I set a different pause interval according the environment I am running in so the pause period doesn’t have to be unnecessarily long.
I usually use a value which is a few seconds long than it takes for the message ‘Server startup in …’ to appear in the tomcat stderr logging.
Hope this helps,
Jon
name: Install Java 1.7
apt: name=openjdk-7-jdk state=present update_cache=true
-
name: add group Tomcat
group: name=tomcat state=present
-
name: add Tomcat User
user: name=tomcat group=tomcat home=/usr/share/tomcat createhome=no
sudo: True
-
name: Download Tomcat
get_url: url=http://archive.apache.org/dist/tomcat/tomcat-8/v8.0.1/bin/apache-tomcat-8.0.1.tar.gz dest=/opt/apache-tomcat-8.0.1.tar.gz
-
name: Extract archive
command: chdir=/usr/share /bin/tar -xvf /opt/apache-tomcat-8.0.1.tar.gz -C /opt/ creates=/opt/apache-tomcat-8.0.1
-
name: Symlink Install directory
file: src=/opt/apache-tomcat-8.0.1 path=/usr/share/tomcat state=link
-
name: Configure Tomcat server
template: src=server.xml dest=/usr/share/tomcat/conf/
notify: restart tomcat
-
name: Configure Tomcat users
template: src=tomcat-users.xml dest=/usr/share/tomcat/conf/
notify: restart tomcat
-
name: copy mmc.war to webapps
copy: src=files/mmc.war dest=/usr/share/tomcat/webapps/
-
name: Set Java_opts for tomcat
lineinfile: dest=/opt/apache-tomcat-8.0.1/bin/setenv.sh line=‘export JAVA_OPTS="-Xms1024M -Xmx1024M -XX:NewSize=512m -XX:MaxNewSize=512m -XX:PermSize=256m -XX:MaxPermSize=256m -Djava.net.preferIPv4Stack=true’ create=yes state=present mode=0555
-
name: install Tomcat init script
copy: src=files/tomcat-init.sh dest=/etc/init.d/tomcat mode=0755
#- name: Restart Tomcat
command: service tomcat restart
#- name: stop Tomcat
command: /usr/share/tomcat/bin/shutdown.sh
I posted my playbook could please look an eye on it
Looks good, as I said, I suggest adding something like
- name: give tomcat some time to start up
pause: seconds={{ tomcat_startup_delay | default(30) }}
delegate_to: localhost
… before your wait_for because of the port-grabbed-but-not-yet-listening problem mentioned above.
You might want to delegate the wait_for to localhost as well so that you are checking it is available from a remote machine too, depending on your needs.

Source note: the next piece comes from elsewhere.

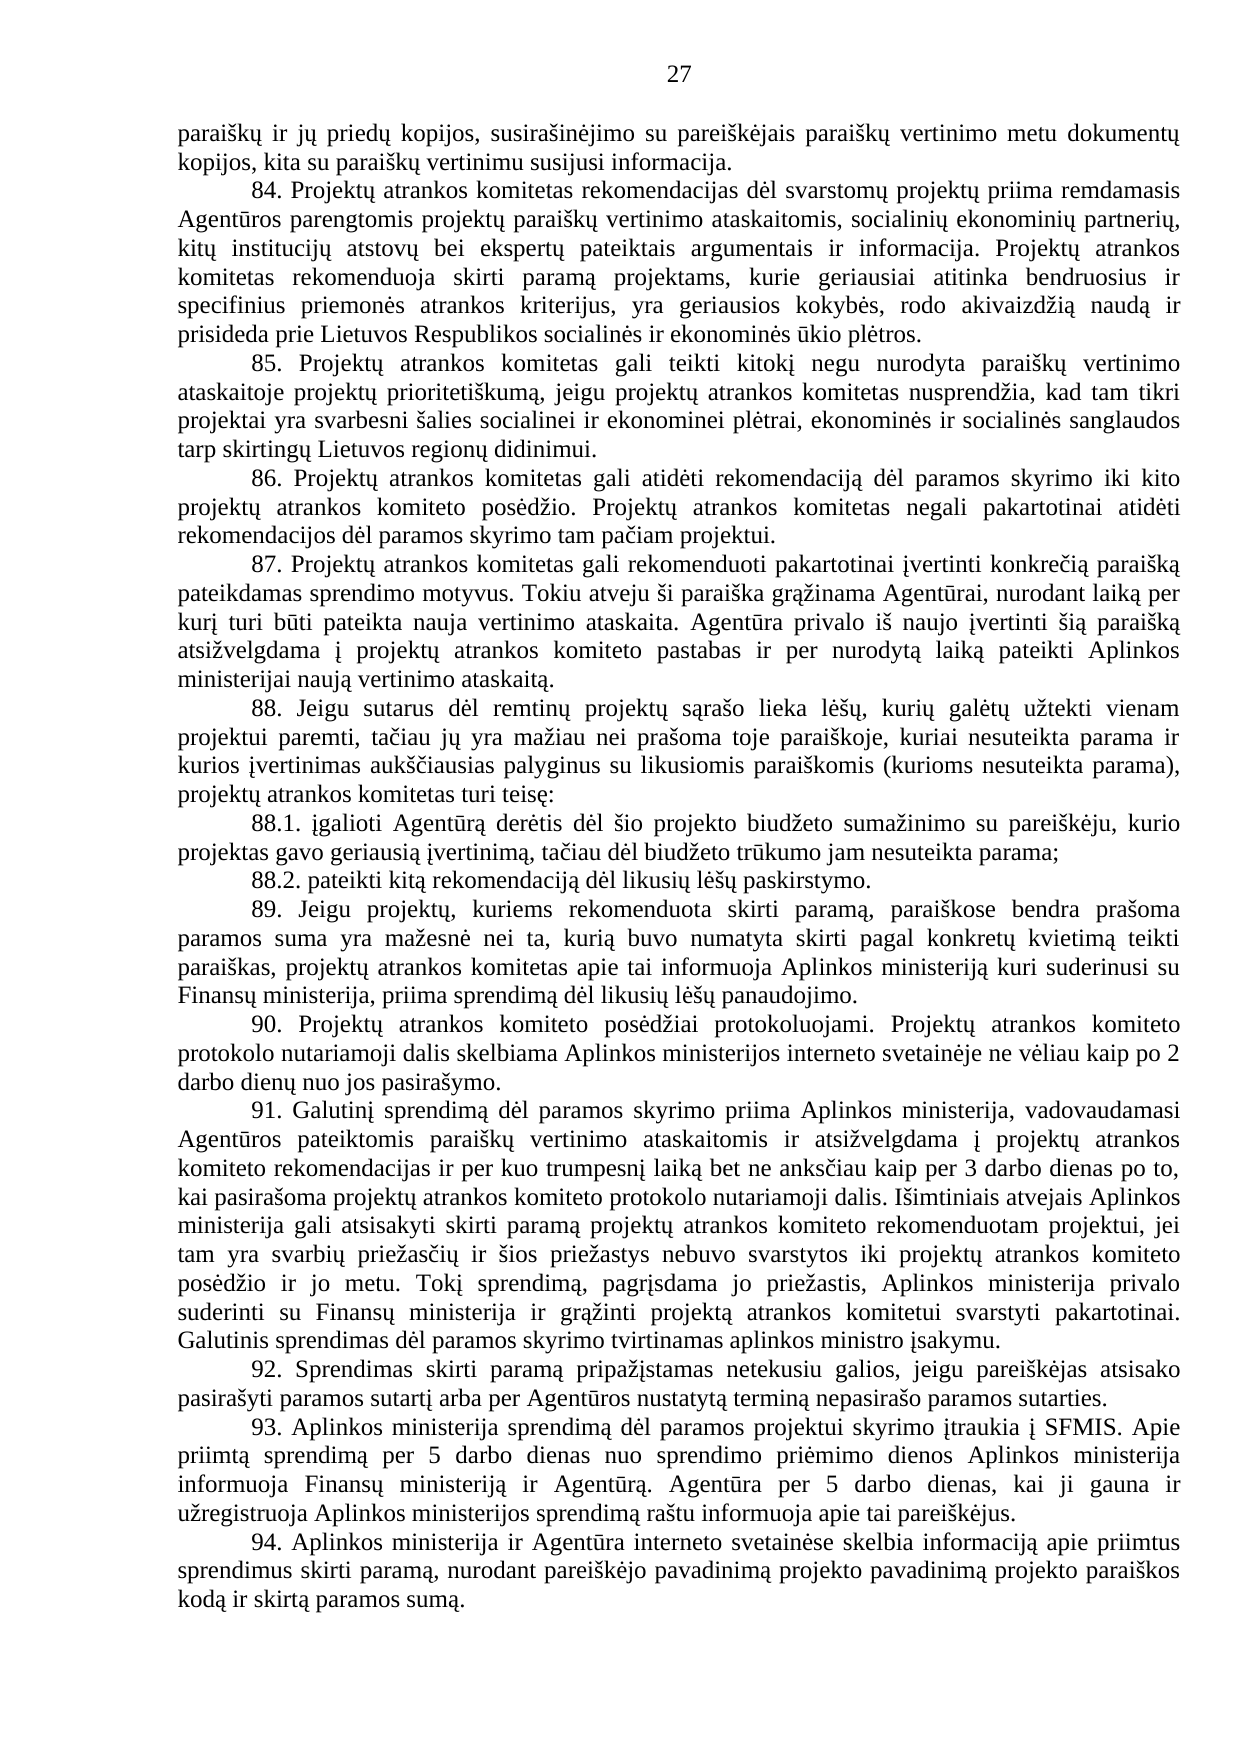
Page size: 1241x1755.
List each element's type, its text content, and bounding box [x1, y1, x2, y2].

Also I notice you have some
notify: restart_tomcat
statements in your playbook, implying you are using a handler to restart tomcat.
I don’t use handlers myself but it possible that tomcat will be being restarted after all the steps in your playbook have completed, which you probably don’t want straight after waiting for tomcat to come back up.
Hope this helps,
Jon
I would like to know
- name: give tomcat some time to start up
pause: seconds={{ tomcat_startup_delay | default(30) }}
delegate_to: localhost
need to be between the start tomcat and the wait for or complete before start tomcat ; also I want to let you know that i am testing that locally I don’t have any remote host
still having the same issue after adding the pause
Yes, my suggestion is between the start tomcat and the wait_for
Yeah I tried and still not working
Is tomcat configured to listen on 8080 ? I notice you have a custom server.xml
are there errors in tomcat logs?
Did you ever manually check if that tomcat eventually starts?